<漢方薬と気味について>
漢方薬の処方は、数種類の生薬を組み合わせてできています。
(例えば、かの有名な葛根湯は、葛根、麻黄、桂枝、甘草、乾姜、芍薬、大棗の7種の生薬で、できています。)
生薬の効能を表す言葉に「気味(きみ)」というものがあります。
気味とは、生薬がどこの部位にどのように作用しどのような効能がもたらされるかを端的に表した言葉なのです。
漢方薬の効き方を考ると、絶妙な気味の組み合わせによって成り立っていることがわかります。
<漢方薬はどうやって効くの?>
胃に入った漢方薬は、経絡を通じて五臓に働きかけ五臓(肝・心・脾・肺・腎)を活性化させます。
また漢方薬は、「身体の冷えと熱のかたより」を整える働きもあります。
活性化された五臓の働きによって気の不調和が調整され、さらに冷えと熱のかたよりが整うことによって、身体が
回復へと向かっていきます。
つまり、○○病には○○○という漢方薬が効くということではなく、体の中で起こっている気の働きの不調和を整えた結果として病気が治癒したり、症状が取り除かれたりするのです。

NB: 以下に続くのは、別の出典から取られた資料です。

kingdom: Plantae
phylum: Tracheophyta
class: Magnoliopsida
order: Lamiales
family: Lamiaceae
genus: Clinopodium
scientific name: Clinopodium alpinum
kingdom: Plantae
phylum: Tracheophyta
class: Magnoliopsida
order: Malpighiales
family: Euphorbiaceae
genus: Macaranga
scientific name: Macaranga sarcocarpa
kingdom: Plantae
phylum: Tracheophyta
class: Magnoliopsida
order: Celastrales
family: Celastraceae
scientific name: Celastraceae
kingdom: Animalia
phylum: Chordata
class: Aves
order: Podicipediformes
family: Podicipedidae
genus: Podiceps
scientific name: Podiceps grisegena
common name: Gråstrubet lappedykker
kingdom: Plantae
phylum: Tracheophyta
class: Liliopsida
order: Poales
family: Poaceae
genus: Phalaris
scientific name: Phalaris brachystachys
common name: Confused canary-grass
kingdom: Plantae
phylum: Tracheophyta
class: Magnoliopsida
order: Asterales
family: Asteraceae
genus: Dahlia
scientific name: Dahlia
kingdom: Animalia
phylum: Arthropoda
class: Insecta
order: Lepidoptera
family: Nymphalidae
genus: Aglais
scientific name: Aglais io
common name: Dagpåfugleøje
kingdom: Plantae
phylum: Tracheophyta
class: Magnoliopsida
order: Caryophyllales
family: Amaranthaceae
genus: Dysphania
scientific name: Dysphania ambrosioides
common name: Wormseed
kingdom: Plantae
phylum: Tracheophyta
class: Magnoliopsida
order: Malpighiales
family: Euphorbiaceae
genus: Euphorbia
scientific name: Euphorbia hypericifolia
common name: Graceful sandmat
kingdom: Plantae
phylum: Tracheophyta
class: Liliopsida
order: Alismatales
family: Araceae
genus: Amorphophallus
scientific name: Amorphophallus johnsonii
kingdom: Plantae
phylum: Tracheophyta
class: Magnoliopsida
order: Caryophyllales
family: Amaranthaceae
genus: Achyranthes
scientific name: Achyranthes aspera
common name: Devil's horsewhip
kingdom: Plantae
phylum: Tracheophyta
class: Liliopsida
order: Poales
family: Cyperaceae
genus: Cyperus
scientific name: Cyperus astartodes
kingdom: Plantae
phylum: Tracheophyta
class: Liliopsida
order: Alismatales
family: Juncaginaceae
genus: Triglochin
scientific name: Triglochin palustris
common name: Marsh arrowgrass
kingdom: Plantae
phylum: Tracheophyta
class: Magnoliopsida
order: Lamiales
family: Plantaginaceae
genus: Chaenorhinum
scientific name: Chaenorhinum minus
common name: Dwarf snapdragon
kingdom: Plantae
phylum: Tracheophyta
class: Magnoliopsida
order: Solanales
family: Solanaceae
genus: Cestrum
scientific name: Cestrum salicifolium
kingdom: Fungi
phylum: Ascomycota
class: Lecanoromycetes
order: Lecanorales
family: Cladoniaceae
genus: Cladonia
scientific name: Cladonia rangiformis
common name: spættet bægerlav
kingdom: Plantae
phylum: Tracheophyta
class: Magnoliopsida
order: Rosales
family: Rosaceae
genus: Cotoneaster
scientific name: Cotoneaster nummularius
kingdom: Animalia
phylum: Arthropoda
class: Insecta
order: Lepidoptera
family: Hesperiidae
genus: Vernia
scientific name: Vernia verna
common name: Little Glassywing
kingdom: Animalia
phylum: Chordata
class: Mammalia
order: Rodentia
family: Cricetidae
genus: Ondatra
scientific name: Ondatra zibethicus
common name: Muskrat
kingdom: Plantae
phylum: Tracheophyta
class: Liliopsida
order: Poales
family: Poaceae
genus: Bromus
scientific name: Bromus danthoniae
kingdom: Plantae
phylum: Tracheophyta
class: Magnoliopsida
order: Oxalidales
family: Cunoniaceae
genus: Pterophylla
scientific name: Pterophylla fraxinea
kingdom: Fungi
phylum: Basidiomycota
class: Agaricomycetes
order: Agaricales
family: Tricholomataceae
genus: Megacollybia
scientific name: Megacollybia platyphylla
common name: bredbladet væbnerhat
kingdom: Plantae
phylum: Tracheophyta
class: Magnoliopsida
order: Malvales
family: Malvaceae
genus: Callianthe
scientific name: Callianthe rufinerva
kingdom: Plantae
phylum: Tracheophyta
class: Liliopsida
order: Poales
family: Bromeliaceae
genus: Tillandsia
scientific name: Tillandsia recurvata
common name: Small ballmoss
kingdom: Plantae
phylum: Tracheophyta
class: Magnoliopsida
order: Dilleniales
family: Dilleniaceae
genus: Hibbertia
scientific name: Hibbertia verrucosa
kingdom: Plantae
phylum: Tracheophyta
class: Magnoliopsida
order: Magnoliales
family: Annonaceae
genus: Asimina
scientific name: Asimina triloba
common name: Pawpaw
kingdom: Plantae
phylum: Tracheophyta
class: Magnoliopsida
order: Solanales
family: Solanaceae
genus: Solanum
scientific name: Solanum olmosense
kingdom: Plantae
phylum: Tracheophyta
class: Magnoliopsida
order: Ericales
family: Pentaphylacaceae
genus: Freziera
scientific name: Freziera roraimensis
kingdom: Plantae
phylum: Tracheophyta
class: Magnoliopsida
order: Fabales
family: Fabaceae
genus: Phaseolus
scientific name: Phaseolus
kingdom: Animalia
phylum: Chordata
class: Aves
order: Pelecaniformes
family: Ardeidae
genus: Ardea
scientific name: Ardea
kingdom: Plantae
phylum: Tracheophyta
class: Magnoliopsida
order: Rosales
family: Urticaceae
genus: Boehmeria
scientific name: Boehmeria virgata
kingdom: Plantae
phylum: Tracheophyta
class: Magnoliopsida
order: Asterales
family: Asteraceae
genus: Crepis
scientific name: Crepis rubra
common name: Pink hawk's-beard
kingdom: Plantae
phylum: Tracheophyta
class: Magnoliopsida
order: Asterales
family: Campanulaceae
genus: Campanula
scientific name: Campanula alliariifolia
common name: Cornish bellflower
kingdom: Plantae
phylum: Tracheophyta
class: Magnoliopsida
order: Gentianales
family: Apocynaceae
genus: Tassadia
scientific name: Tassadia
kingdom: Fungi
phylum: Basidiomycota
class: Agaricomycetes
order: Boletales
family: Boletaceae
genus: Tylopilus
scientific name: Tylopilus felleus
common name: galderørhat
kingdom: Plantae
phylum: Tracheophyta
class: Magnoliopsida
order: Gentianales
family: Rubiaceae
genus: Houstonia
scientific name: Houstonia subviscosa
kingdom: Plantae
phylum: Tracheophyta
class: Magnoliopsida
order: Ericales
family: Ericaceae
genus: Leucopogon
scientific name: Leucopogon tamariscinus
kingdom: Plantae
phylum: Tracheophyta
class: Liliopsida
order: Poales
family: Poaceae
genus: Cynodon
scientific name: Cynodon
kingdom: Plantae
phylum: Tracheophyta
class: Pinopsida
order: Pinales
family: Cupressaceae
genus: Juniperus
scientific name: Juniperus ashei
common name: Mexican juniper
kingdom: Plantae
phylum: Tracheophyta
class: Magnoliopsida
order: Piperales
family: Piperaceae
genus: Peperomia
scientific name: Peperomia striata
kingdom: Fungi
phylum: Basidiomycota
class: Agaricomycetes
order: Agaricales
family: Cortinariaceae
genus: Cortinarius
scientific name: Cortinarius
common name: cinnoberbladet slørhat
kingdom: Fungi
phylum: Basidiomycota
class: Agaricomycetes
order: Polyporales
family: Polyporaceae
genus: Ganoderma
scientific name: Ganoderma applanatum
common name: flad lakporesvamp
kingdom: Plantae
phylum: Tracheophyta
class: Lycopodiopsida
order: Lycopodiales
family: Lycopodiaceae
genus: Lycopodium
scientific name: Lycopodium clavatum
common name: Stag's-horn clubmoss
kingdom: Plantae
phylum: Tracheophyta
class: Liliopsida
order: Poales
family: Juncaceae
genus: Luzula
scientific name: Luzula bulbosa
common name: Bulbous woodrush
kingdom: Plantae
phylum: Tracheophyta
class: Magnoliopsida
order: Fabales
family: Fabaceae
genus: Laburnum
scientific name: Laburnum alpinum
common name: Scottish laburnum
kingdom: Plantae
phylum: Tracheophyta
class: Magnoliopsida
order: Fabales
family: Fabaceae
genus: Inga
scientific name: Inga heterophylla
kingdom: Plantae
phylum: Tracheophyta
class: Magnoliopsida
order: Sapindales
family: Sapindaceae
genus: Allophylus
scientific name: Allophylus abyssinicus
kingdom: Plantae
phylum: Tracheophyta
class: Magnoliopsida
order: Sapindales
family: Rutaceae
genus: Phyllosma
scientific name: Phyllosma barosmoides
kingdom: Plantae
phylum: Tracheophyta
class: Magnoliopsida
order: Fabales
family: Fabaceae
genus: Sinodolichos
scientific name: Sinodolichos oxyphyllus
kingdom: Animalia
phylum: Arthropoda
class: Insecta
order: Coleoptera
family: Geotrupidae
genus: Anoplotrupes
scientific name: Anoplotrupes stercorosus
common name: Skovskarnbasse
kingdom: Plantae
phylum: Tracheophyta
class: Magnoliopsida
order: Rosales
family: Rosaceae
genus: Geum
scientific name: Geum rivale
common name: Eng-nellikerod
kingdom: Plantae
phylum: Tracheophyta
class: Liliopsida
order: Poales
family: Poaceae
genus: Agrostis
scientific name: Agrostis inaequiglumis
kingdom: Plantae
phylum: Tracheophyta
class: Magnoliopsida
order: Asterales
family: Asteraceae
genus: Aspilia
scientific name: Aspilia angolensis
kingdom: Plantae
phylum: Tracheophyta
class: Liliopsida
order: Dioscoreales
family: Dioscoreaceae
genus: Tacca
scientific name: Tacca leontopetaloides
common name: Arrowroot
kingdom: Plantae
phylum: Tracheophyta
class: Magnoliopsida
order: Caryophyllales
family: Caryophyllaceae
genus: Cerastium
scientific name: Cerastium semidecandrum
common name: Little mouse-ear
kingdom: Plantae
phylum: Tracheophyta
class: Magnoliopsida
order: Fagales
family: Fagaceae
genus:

最適な漢方薬を選ぶためには、病名にとらわれず気の働きの不調和と冷えと熱のアンバランスが、どこの部位で・
どの程度起こっているのかということ考える必要があります。
そのため、一見、主訴と関係ない体調のこともしっかりと問診させていただいております。
<漢方薬はマズイ?>
漢方薬は、「まずい」「くさい」というイメージをお持ちの方も多いと思います。
たしかに漢方薬には独特な味や臭いがありますが、臭いや味も薬効のひとつです。
煎じている間に、立ってくる香りをかいでいるだけで、苦しい症状が軽くなる、ということもよくあります。
また、身体に合った漢方薬であれば、臭い・味は意外に不快に感じないものです。
おもしろいことに、飲み始めはとっても美味しく感じたのに、体質改善が進み、体調がよくなるにつれ
まずく感じるようになる、ということもよくあります。
<漢方薬は長く飲まないと効かない?>
漢方薬は即効性がないといわれることがありますが、そんなことはありません。
急性の症状に対してかなり即効性を発揮します。
たとえば、風邪の諸症状が飲んですぐ改善する、ということはよくあることです。
慢性疾患などに対しては、緩やかに改善する症状と、すぐに変化が起こる症状とがあります。
少なくとも1~2週間内服していただければ、何らかの変化はでます。
当院では、初来院の方には数日~1週間分お出しし、また再来院の際にお身体の変化を診て、薬の内容を再検討していきます。
何の好転反応も出ないのに、同じ薬を延々と何ヶ月も服用していただくようなことはありません。
<こどもでも飲める?>
もちろん、服用していただけますが、やはりクセがありますので、無理なお子様もいらっしゃいます。
当院では代わりに気持ちのよい、はり治療をおすすめしています。